Supplied information:
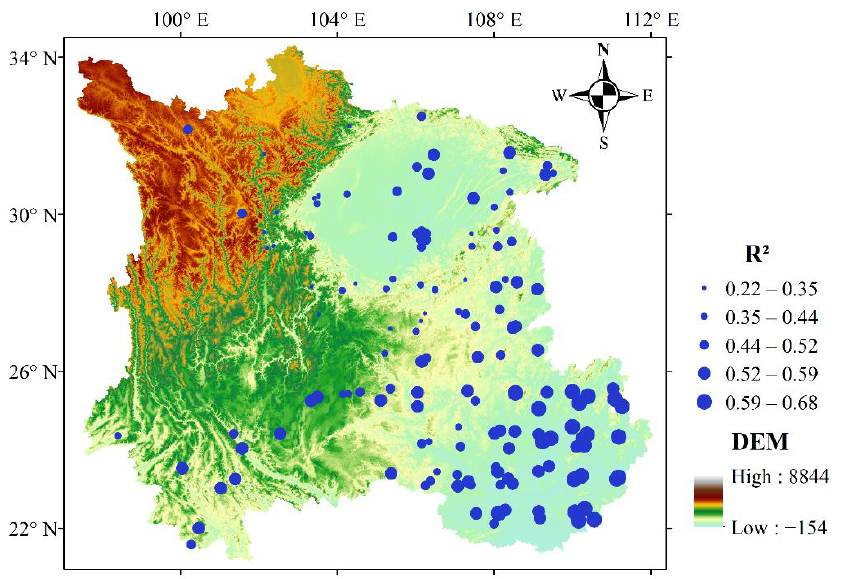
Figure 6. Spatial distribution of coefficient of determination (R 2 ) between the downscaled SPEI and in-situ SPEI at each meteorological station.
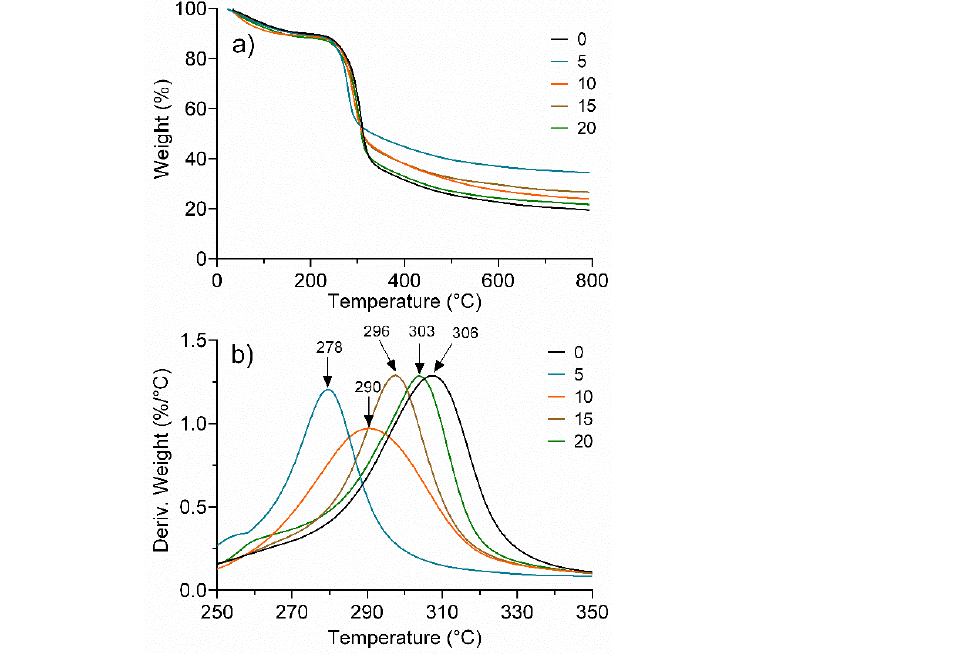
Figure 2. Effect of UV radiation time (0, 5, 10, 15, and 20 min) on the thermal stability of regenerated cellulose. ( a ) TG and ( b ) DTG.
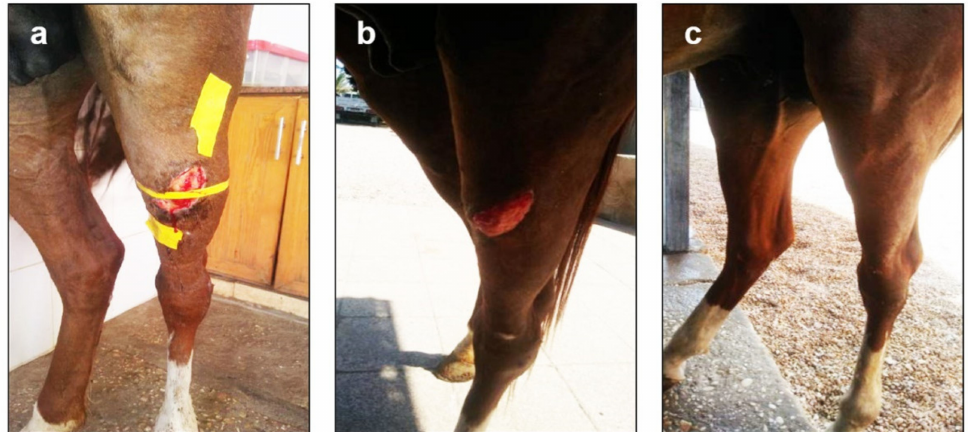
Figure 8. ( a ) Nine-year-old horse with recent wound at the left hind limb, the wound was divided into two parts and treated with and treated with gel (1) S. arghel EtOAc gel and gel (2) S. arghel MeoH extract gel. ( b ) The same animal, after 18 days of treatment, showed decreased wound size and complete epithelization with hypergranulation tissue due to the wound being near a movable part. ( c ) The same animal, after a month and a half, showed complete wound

Exercise requirements:
Please reproduce the material above word for word, without its images.

Output below:
Figure 6. Spatial distribution of coefficient of determination (R 2 ) between the downscaled SPEI and in-situ SPEI at each meteorological station.
Figure 2. Effect of UV radiation time (0, 5, 10, 15, and 20 min) on the thermal stability of regenerated cellulose. ( a ) TG and ( b ) DTG.
Figure 8. ( a ) Nine-year-old horse with recent wound at the left hind limb, the wound was divided into two parts and treated with and treated with gel (1) S. arghel EtOAc gel and gel (2) S. arghel MeoH extract gel. ( b ) The same animal, after 18 days of treatment, showed decreased wound size and complete epithelization with hypergranulation tissue due to the wound being near a movable part. ( c ) The same animal, after a month and a half, showed complete wound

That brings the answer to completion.